See also: IRC log
see also http://lists.w3.org/Archives/Public/public-csv-wg/2014Nov/0029.html (link added to agenda wiki)
<danbri> http://lists.w3.org/Archives/Public/public-csv-wg/2014Nov/0029.html
<danbri> <- issue list
danbri: trying to be more driven by GitHub issues.
… We’ll postpone message issues until JeniT comes on.
<danbri> i'll look up the others later
jtandy: ivan is on route to Australia.
… We can talk on teleconf when no progress made on GitHub.
<danbri> https://github.com/w3c/csvw/issues/62 Should the RDF/JSON
<danbri> transformation check the values?
<danbri> - CSV to JSON mapping, CSV to RDF mapping
… first: issue #62
… we thought the mapping issues could assume all parsing has already been done.
<danbri> (see github for detailed text, we are not reminuting it all)
… question is, if we can’t perform a transformation, do we proceed or die?
… My thought is that we can assume parsing has already thrown out bad data.
danbri: I think this touches on what is being defined: conformance criteria or behavior.
… If it’s a class of software, we should just do the easiest thing.
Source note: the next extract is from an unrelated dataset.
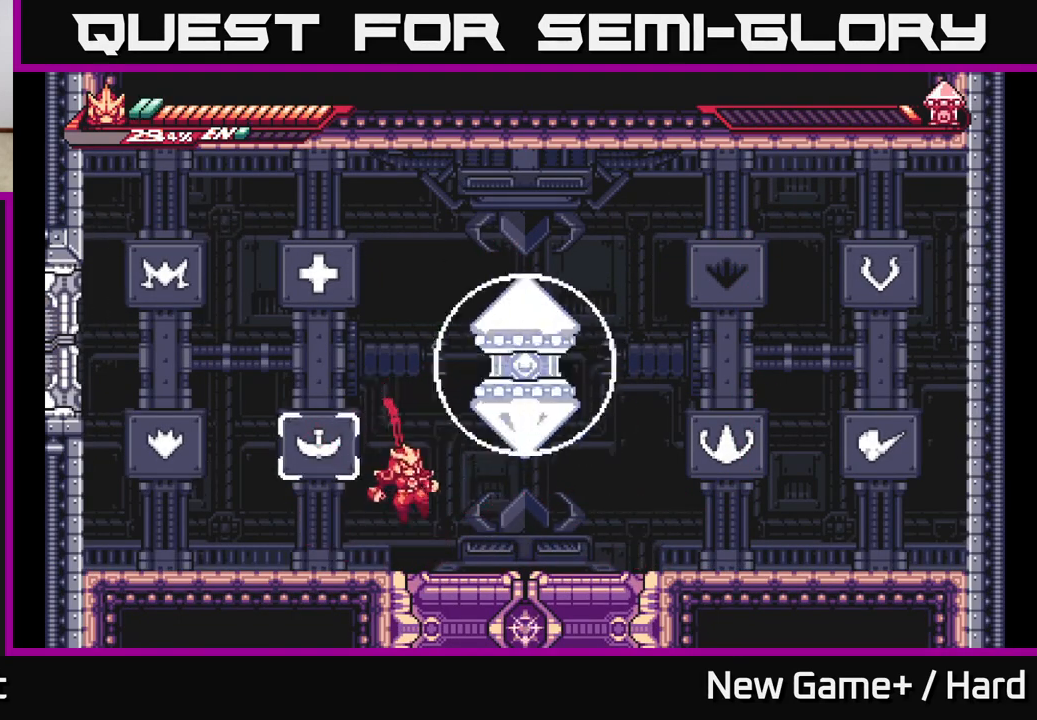
{"buttons": ["L2"], "left_stick": "right", "right_stick": "center", "events": [[250, "L2", "down"], [250, "left_stick", "right"]]}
Advanced implementations might do better without being non-conformant.
… A perfectly conformant processor could just pass everything through.
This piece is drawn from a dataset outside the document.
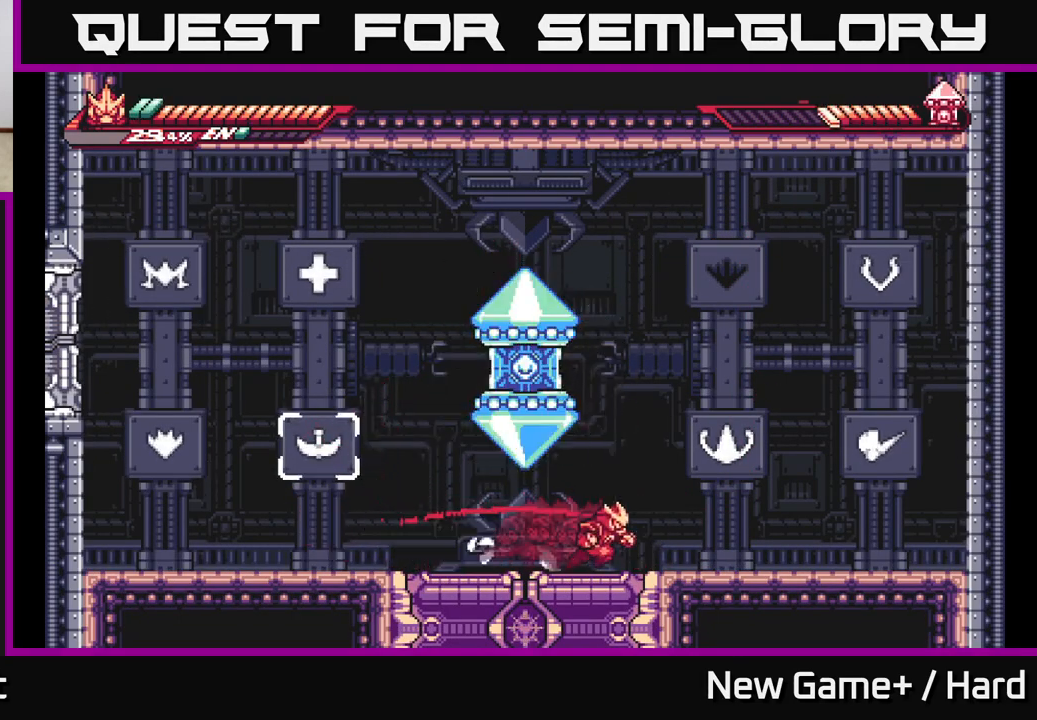
{"buttons": ["X"], "left_stick": "center", "right_stick": "center", "events": [[183, "A", "down"], [233, "left_stick", "left"], [283, "L2", "up"], [283, "X", "down"], [350, "A", "up"], [350, "X", "up"], [350, "left_stick", "center"], [483, "X", "down"]]}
<danbri> eg. we might say "conformant processors are not required to …" so we only require pass through
<danbri> gregg: it adds complexity/branching to testing
jtandy: summarizing gkellogg, in order to give us a spec which is testable, we’ll go with the pass-through.
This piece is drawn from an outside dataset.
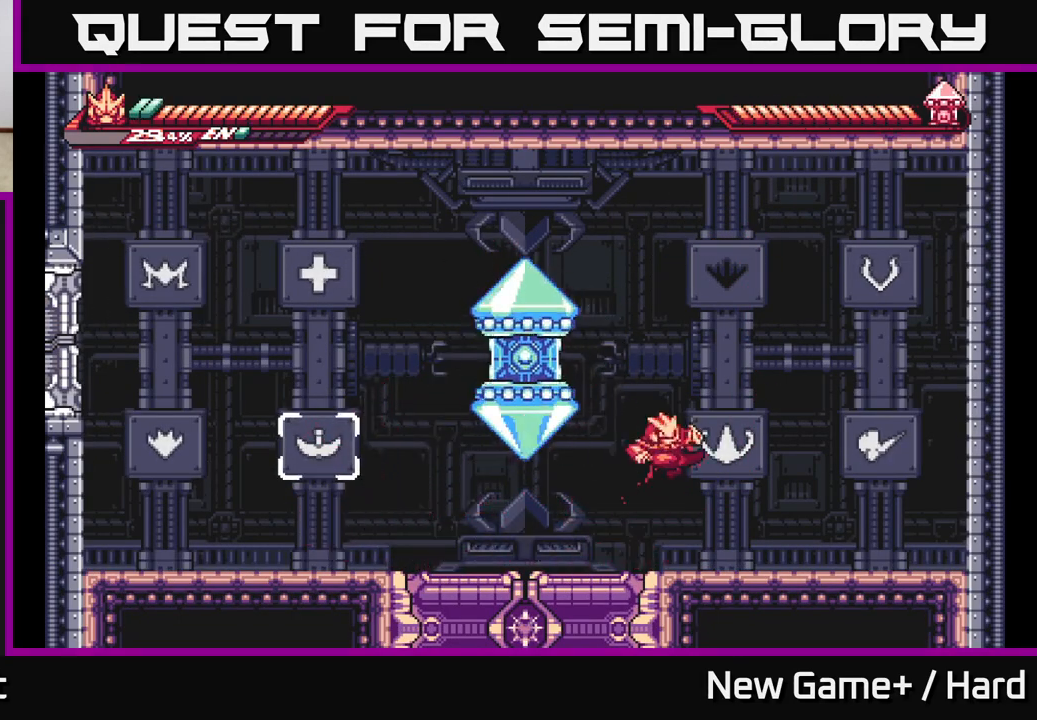
{"buttons": ["L2"], "left_stick": "right", "right_stick": "center", "events": [[83, "X", "up"], [383, "left_stick", "right"], [400, "L2", "down"]]}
<danbri> dan proposing simple pass through
<danbri> gregg: advanced processing needs to be under control of a flag, so all processors can be guaranteed to give same output from same input
jtanday: I’ll take an action to update GitHub.
<danbri> I suggest a "Resolution (of those present): " since we have low turnout
resolution of those present: different processor flags to control parsed or raw output.
… pass through literal values in conformant mode, and allow advanced processors to do some contextual parsing/fixing
<danbri> conformant mode passes through literal values, advanced processors may offer additional contextual checking/fixing (via flags)
<danbri> gregg: additionally, processors may support an advanced processing flag, which will allow us to test that advanced processors produce consistent output (if that's not over-constraining them)
<danbri> jtandy to capture this into github issue
jtanday: I’ll pass that through, and when we come to actual implementations, we’ll check back.
what should the mapping of an empty cell be for RDF and JSON
danbri: 61 not flagged for discussion
<danbri> https://github.com/w3c/csvw/issues/59 How should ``language`` be
<danbri> used in RDF mapping?
<danbri> - CSV to RDF mapping
<danbri> Ivan wrote " • If the content of the cell is not datatyped, and is not a URI, and the language tag's value is not "en", then the generated object should be a language literal with the global language tag set."
jtandy: I’ll come back on that one.
… “How should the locale setting be used in the default mapping?”
… unless the data itself is saying the language of a cell is different, the language of the metadata should be applied to every literal.
<danbri> gregg: lets say default lang was english from default mapping, does the json now tag all its values with English, or is that assumed and untagged?
<danbri> (non-jsonld, normal colloquial non-rdfy json)
<danbri> jtandy: "plain old json"
<danbri> jtandy: suggesting … we transform verbatim and don't add locale info
… I proposed that Plain Old JSON (“POJ”) we don’t put in the default mapping into the output.
… So, the information in the metadata says it’s German, but that is not reflected in the output.
… we assume people can determine this from the complementary language mapping.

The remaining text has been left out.